WRITTEN INSTRUCTION:
Reproduce, word for word, the lines of the listing from the one containing "pose: elev=13.7 azim=312.2" through the end of the listing. Omit the pictures from your answer.

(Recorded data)
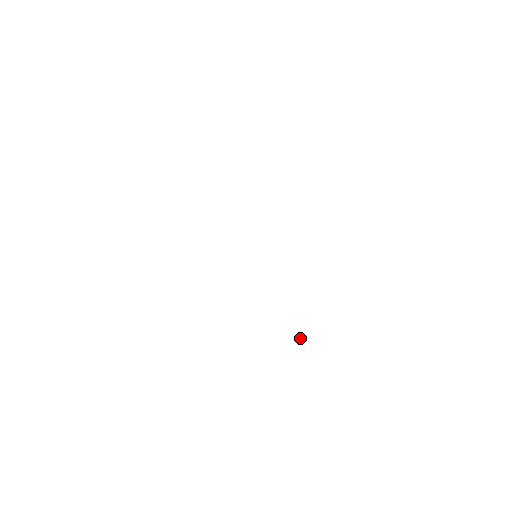
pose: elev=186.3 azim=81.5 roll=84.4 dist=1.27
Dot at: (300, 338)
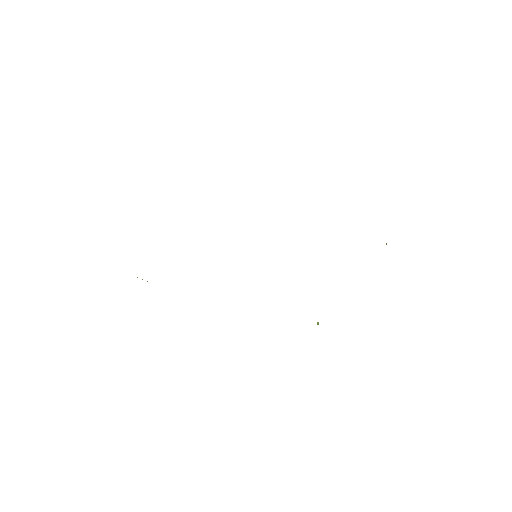
Dot at: (317, 322)
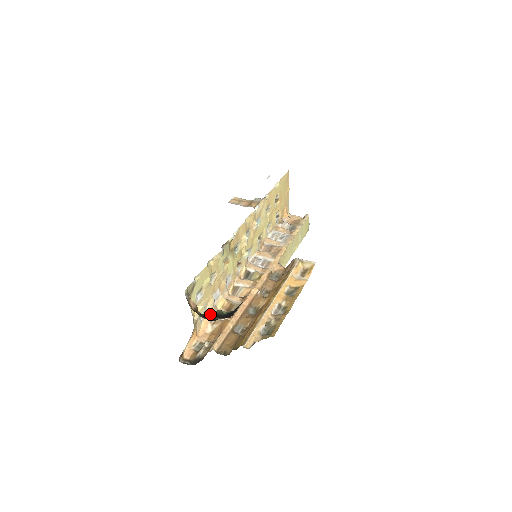
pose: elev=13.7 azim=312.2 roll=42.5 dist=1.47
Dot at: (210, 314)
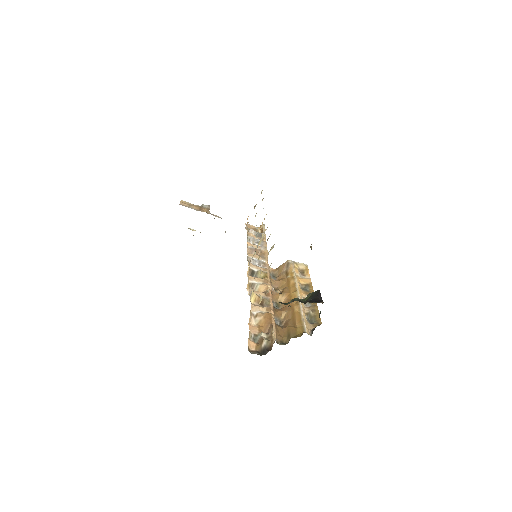
Dot at: occluded
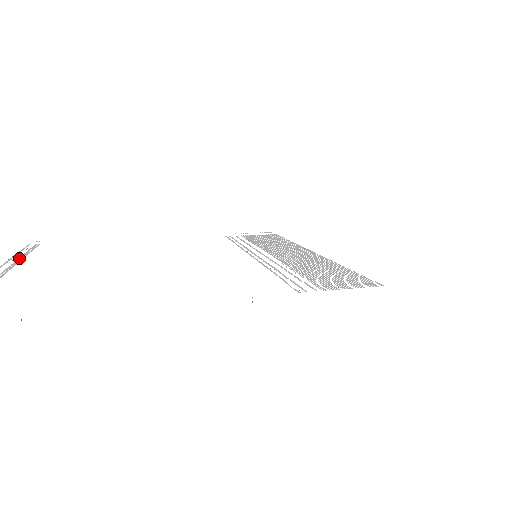
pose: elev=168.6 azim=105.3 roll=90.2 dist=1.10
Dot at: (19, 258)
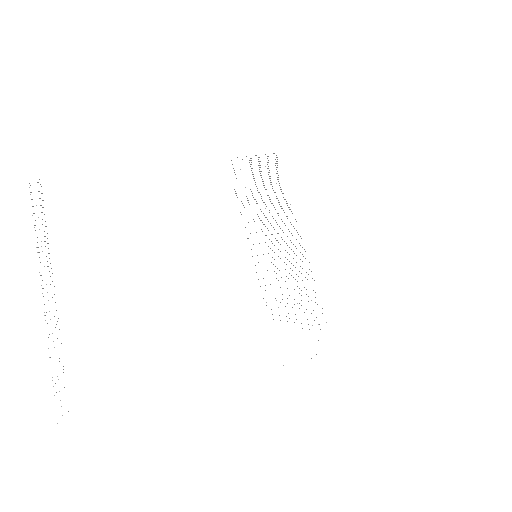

ANSWER IN FULL:
pose: elev=13.7 azim=312.2 roll=42.5 dist=1.47
Dot at: (210, 314)
Dot at: occluded
pose: elev=168.6 azim=105.3 roll=90.2 dist=1.10
Dot at: (19, 258)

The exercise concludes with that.